Supported Bridge Pose. This pose takes the pelvic tilt to another level of intensity. Lying on the back, the knees are pulled up so that the feet are flat on the floor. The arms rest on the floor alongside the body. (The hands will barely be able to touch the feet as they rest flat on the floor.) The feet are then pressed down onto the floor, which action serves to lift the hips off of the floor. A yoga block is then slid underneath the sacrum; the triangular-shaped bone at the base of the spine. The sacrum rests on the block for up to several minutes, depending upon the nature of the sensation experienced by the individual.
Supine Spinal Twist Pose. The supine spinal twist pose does exactly what the name implies; gently twists the spine from a prone position. It is helpful in relieving back pain, but should be approached with caution, especially for those suffering from degenerative disk disease. While lying on the back, the legs are pulled up so that the feet are flat against the floor. The hips are then turned about an inch to the right while lifting them slightly off of the floor.
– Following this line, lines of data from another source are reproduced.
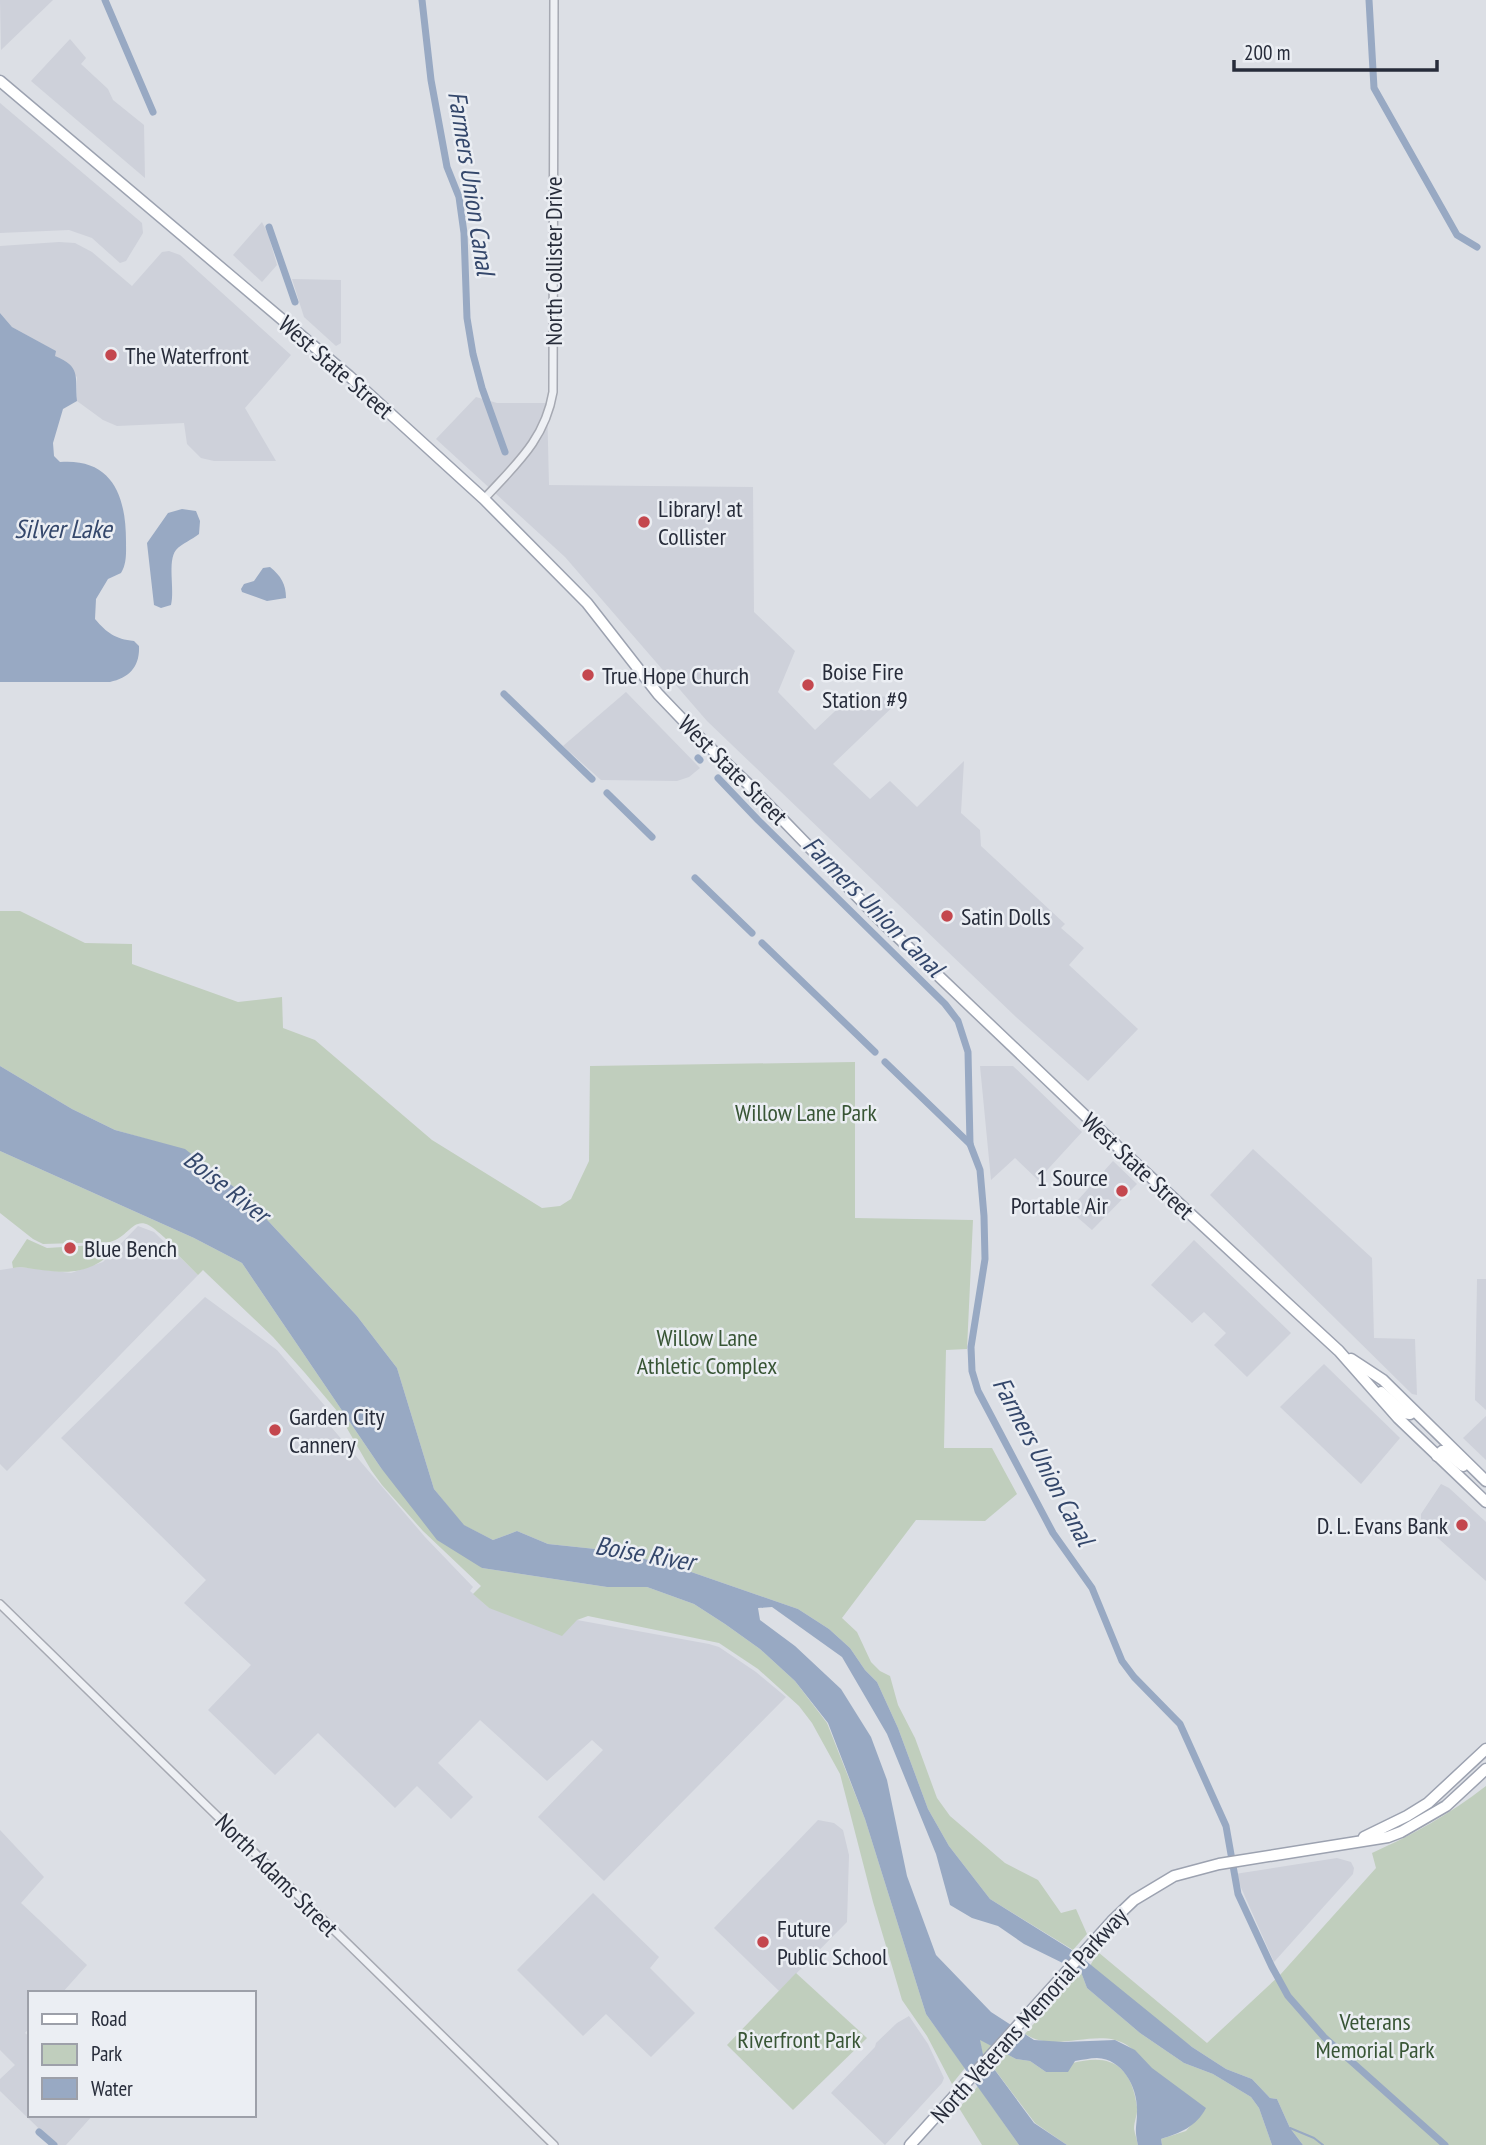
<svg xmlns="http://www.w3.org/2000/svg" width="1486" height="2145" viewBox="0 0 1486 2145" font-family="'PT Sans Narrow',sans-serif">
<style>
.built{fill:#ced1da}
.green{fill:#c0cebd}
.water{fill:#98a9c3}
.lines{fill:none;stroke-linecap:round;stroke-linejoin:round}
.stream{stroke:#98a9c3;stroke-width:2}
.canal{stroke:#98a9c3;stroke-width:7}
.tertiary-casing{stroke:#a6a9b2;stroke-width:10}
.primary-casing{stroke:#9ca2b0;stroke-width:13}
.tertiary{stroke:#eef0f4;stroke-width:7}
.primary{stroke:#fff;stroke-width:10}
.poi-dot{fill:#c4474e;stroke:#ebeef3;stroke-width:2.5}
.labels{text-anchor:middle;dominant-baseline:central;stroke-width:5;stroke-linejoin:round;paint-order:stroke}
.street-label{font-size:24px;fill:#272c3a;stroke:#ebeef3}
.poi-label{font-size:24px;fill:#272c3a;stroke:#ebeef3;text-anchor:start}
.park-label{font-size:24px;fill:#385535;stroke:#ebeef3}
.water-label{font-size:26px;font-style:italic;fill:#34476b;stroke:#ebeef3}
</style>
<rect width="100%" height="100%" fill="#dcdfe5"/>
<!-- built -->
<g class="built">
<path d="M0 0H53L1 50Z"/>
<path d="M70 39 86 58 81 64 108 89 113 100 144 125 145 178 31 81Z"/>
<path d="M0 103 142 223 143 233 126 261 120 263 92 238 69 230 0 233Z"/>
<path d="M262 222 268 234 277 265 262 282 233 255Z"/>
<path d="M59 242 75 243 92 252 132 286 162 252 169 251 180 255 291 355 245 408 276 461H214L201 458 187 444 184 423 117 426 103 420 77 401V377L55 356V351L12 327 0 313V246Z"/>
<path d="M292 279 341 280V343L336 346 304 317Z"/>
<path d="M476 397 497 403H547L549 485 753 487 754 612 795 651 778 692 815 730 851 696 903 697 833 764 870 799 890 781 917 807 964 761 961 813 980 830 981 846 1065 924 1061 928 1084 948 1069 965 1138 1029 1088 1081 1016 1017 707 721 565 557 436 439Z"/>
<path d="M626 692 700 768 689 777 677 781 601 780 563 746Z"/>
<path d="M980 1066H1013L1082 1132 1038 1180 1015 1158 991 1180Z"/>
<path d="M1253 1149 1372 1258 1374 1338 1415 1339 1417 1395 1412 1394 1210 1195Z"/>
<path d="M1113 1161 1137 1184 1092 1230 1069 1210Z"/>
<path d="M138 1226 154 1232 198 1275 7 1471 0 1464V1270L20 1267 71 1273 103 1262Z"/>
<path d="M1194 1240 1291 1333 1247 1377 1214 1345 1226 1333 1204 1312 1192 1323 1151 1285Z"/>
<path d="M1477 1279H1486V1410L1475 1400Z"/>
<path d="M205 1297 277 1350 325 1406 332 1428 425 1537 473 1587 470 1591 489 1608 577 1620 709 1644 719 1647 756 1672 786 1697 604 1881 538 1817 603 1750 592 1740 547 1781 480 1720 438 1763 473 1797 451 1819 417 1786 395 1808 318 1733 275 1775 208 1710 251 1665 184 1603 206 1580 61 1438Z"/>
<path d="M1324 1364 1400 1438 1361 1484 1280 1407Z"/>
<path d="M1486 1416V1460L1463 1438Z"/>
<path d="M1441 1484 1449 1488 1486 1522V1581L1421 1523V1514Z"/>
<path d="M818 1820 834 1823 843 1830 849 1855 847 1922 779 1991 714 1928Z"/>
<path d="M0 1830 44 1877 21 1903 87 1965 62 1993H30V2027L25 2033 30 2037V2115H93L66 2145H56L0 2091V2079L15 2065 0 2050Z"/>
<path d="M1337 1858 1351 1862 1354 1868 1353 1874 1274 1962 1235 1874Z"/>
<path d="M593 1893 659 1957 650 1968 695 2013 651 2057 606 2014 583 2036 517 1970Z"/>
<path d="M909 2016 928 2044 944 2078 942 2083 885 2145 831 2093 875 2047 876 2043 897 2023Z"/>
</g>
<!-- green -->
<g class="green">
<path d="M0 911H20L85 943 132 944V964L238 1002 282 997 283 1028 315 1040 432 1140 542 1208 560 1206 571 1199 589 1161 590 1066 855 1062V1218L973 1220 967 1349 946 1350 944 1448H992L1017 1494 985 1521 916 1520 842 1618 857 1632 871 1662 880 1671 890 1676 898 1705 915 1738 937 1798 950 1816 1005 1863 1038 1880 1061 1913 1076 1909 1087 1934 1073 1950 990 1899 949 1846 928 1809 898 1728 877 1682 865 1670 850 1648 829 1629 798 1609 671 1565 605 1550 548 1544 517 1531 493 1540 463 1525 434 1489 397 1368 357 1316 243 1194 185 1150 115 1130 72 1109 0 1066Z"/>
<path d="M0 1151 194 1238 242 1263 381 1468 482 1568 607 1587H647L694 1604 725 1624 760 1649 795 1681 827 1723 865 1819 926 2014 965 2068 952 2084 927 2036 902 2000 873 1902 840 1774 812 1723 799 1706 758 1669 719 1643 588 1616 577 1620 562 1636 489 1608 473 1594 481 1586 423 1531 382 1485 371 1470 337 1411 305 1373 273 1337 205 1272 203 1270 198 1275 172 1249C170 1241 164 1237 158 1232 134 1210 132 1236 110 1242L43 1244 33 1239 0 1213Z"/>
<path d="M27 1239 47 1248 112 1244 116 1249C85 1280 59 1272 20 1267L13 1268 12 1262Z"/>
<path d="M1486 1786V2145H1303L1290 2128 1277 2099 1270 2098 1252 2079 1226 2069 1192 2047 1087 1971 1098 1952 1207 2043 1280 1975 1376 1868 1372 1853C1416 1833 1448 1815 1486 1786Z"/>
<path d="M1081 1972 1087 1988 1140 2033 1184 2063 1213 2074 1251 2097 1259 2108 1272 2145H1162L1161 2139 1186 2131 1205 2108C1188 2095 1170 2083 1153 2070 1141 2059 1132 2044 1115 2040 1086 2033 1052 2052 1025 2034L1076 1975 1079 1978Z"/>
<path d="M796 1973 867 2038 793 2110 727 2045Z"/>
<path d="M979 2039 1016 2059 1030 2061 1046 2072C1090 2055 1129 2047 1137 2107 1138 2114 1134 2121 1134 2129 1135 2134 1137 2140 1138 2145H1067L1035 2123 983 2054Z"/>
<path d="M978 2086 1019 2145H982L959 2108Z"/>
</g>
<!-- water -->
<g class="water">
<path d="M0 313 12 327 56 351 55 356C81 367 75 375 77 401L63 409 53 443 54 456 60 462C113 458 126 497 126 541 126 553 127 563 121 573L108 579 96 599 95 619C107 633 115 639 134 641L139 646C140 667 129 678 110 682H0Z"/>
<path d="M182 509 196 511 200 521 199 534C192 540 182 543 176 550 167 561 175 590 171 605L161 608 154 605 147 543 168 513Z"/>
<path d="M270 567C281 576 286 584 286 598L267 601 242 592 241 589 244 584 254 581 263 568Z"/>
<path d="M0 1066 72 1109 115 1130 185 1149 243 1194 357 1316 397 1368 434 1489 464 1525 493 1540 517 1531 548 1544 605 1550 671 1565 798 1609 829 1629 850 1648 865 1670 877 1682 898 1728 928 1809 949 1846 990 1899 1075 1952 1192 2047 1226 2069 1252 2079 1270 2098 1277 2099 1290 2128 1303 2145H1272L1259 2108 1251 2097 1213 2074 1184 2063 1140 2033 1087 1988 1081 1972 1024 1944 998 1926 972 1918 950 1905 936 1854 887 1734 842 1657 772 1607 758 1608 760 1620 795 1646 841 1689 871 1737 887 1780 907 1876 936 1955 991 2012 1034 2040 1064 2042 1115 2040 1135 2050 1152 2068 1206 2108C1196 2127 1180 2133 1161 2139L1162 2145H1138C1134 2128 1137 2127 1137 2112 1138 2088 1123 2059 1097 2058 1090 2058 1082 2060 1075 2061L1068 2072H1046L1030 2061 1016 2059 980 2040 983 2054 1034 2123 1067 2145H1019L926 2014 865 1819 828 1723 795 1681 760 1649 725 1624 694 1604 647 1587H607L482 1568 437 1540 381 1468 242 1263 194 1238 0 1151Z"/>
</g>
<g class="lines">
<!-- stream -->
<path class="stream" d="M1290 2128 1314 2138 1323 2145"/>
<!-- canal -->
<g class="canal">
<path d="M105 0 153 112"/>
<path d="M422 0 431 80 447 167 459 197 464 233 467 318 473 354 482 388 505 452"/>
<path d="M1369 0 1374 88 1457 235 1477 247"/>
<path d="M269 227 295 302"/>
<path d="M504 694 592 779"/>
<path d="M698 758 700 760"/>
<path d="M718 778 758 820 945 1004 958 1021 968 1052 970 1144 980 1170 984 1216 985 1259 971 1347 972 1371 978 1391 1053 1533 1092 1588 1122 1661 1134 1677 1180 1724 1226 1826 1238 1894 1272 1967 1288 1996 1324 2037 1445 2145"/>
<path d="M607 793 652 837"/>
<path d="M695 878 752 933"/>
<path d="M762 943 875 1052"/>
<path d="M885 1062 970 1144"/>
<path d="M39 2132 54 2145"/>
</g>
<!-- tertiary casing -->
<g class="tertiary-casing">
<g id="tertiary">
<path d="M484 499C515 465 545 440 553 392L554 0"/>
<path d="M0 1604 554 2145"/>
</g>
</g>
<!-- primary casing -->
<g class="primary-casing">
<g id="primary">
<path d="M0 81 349 376 484 499 587 603 658 694 703 741 748 784 882 922 1119 1148 1339 1351 1398 1418 1486 1502"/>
<path d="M1351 1359 1383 1380 1486 1481"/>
<path d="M1381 1392 1404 1413 1410 1414 1414 1411"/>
<path d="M1437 1456 1442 1451H1445L1463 1466"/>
<path d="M1364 1837 1407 1816 1428 1803 1486 1749"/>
<path d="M910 2145 1112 1921 1134 1900 1174 1876 1219 1864 1388 1837 1401 1832 1446 1806 1486 1769"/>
</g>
</g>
<!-- tertiary -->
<use href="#tertiary" class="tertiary"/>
<!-- primary -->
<use href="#primary" class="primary"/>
</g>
<!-- markers -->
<g class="poi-dot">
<circle cx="111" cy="355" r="7"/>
<circle cx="644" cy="522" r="7"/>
<circle cx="588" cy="675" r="7"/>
<circle cx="808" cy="685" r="7"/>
<circle cx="947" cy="916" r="7"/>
<circle cx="1122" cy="1191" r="7"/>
<circle cx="70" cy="1248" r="7"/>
<circle cx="275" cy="1430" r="7"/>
<circle cx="1462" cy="1525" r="7"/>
<circle cx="763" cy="1942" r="7"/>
</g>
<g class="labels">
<!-- street labels -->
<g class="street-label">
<text transform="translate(553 261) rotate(-90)">North Collister Drive</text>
<text transform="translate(336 367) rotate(41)">West State Street</text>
<text transform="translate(733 770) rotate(45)">West State Street</text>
<text transform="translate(1138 1166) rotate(43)">West State Street</text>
<text transform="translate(277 1875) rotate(45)">North Adams Street</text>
<text transform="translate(1029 2015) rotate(-48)">North Veterans Memorial Parkway</text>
</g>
<!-- poi labels -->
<g class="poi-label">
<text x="125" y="355">The Waterfront</text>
<text x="658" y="508">Library! at<tspan x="658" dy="28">Collister</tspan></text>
<text x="822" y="671">Boise Fire<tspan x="822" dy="28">Station #9</tspan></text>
<text x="602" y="675">True Hope Church</text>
<text x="961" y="916">Satin Dolls</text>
<text x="1108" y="1177" text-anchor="end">1 Source<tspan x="1108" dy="28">Portable Air</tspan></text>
<text x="84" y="1248">Blue Bench</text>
<text x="289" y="1416">Garden City<tspan x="289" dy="28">Cannery</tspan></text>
<text x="1448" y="1525" text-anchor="end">D. L. Evans Bank</text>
<text x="777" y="1928">Future<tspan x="777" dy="28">Public School</tspan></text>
</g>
<!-- park labels -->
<g class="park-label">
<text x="806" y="1112">Willow Lane Park</text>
<text x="707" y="1337">Willow Lane<tspan x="707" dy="28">Athletic Complex</tspan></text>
<text x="1375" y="2021">Veterans<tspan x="1375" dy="28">Memorial Park</tspan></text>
<text x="799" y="2039">Riverfront Park</text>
</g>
<!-- water labels -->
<g class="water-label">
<text transform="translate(472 183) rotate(81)">Farmers Union Canal</text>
<text x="63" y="528">Silver Lake</text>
<text transform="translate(874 906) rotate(45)">Farmers Union Canal</text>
<text transform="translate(227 1186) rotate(38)">Boise River</text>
<text transform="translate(1044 1461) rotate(62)">Farmers Union Canal</text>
<text transform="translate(645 1553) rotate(10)">Boise River</text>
</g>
</g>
<!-- legend -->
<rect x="28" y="1991" width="228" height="126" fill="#ebeef3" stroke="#9da0a9" stroke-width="2"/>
<rect x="42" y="2014" width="35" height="10" fill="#ffffff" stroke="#9da0a9" stroke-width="2"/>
<text x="91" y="2026" font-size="21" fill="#272c3a">Road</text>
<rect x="42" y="2044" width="35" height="21" fill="#c0cebd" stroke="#9da0a9" stroke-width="2"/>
<text x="91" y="2061" font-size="21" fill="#272c3a">Park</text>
<rect x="42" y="2078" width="35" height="21" fill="#98a9c3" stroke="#9da0a9" stroke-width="2"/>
<text x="91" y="2096" font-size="21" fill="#272c3a">Water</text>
<!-- scale -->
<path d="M1234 60v10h203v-10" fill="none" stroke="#272c3a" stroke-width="3.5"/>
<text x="1244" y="60" font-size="21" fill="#272c3a" stroke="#ebeef3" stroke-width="5" paint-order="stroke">200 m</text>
</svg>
The right knee is then pulled into the chest as the left leg is extended out, resting on the floor.
In a swiveling motion, the right knee is then brought across the body to the left side. (The right arm is kept open and in line with the shoulder while the left hand rests comfortably on the knee). The head is then turned to the right, looking over the shoulder. The left knee and right shoulder is slowly released back towards the floor. This pose is held for 5 to 10 breaths before pulling the left knee into the chest and repeating the directions above.
Before performing any yoga exercises, a doctor’s consultation is advisable, or certainly that of a certified yoga therapist. Either will understand the relationship between yoga and back pain and can offer knowledgeable advice on which yoga exercises will bring relief of back pain and which yoga exercises may exacerbate the condition for a given individual.
Although yoga is not the only answer for the relief of lower back pain, it has proven to be one of the best natural methods of addressing this chronic and often debilitating condition.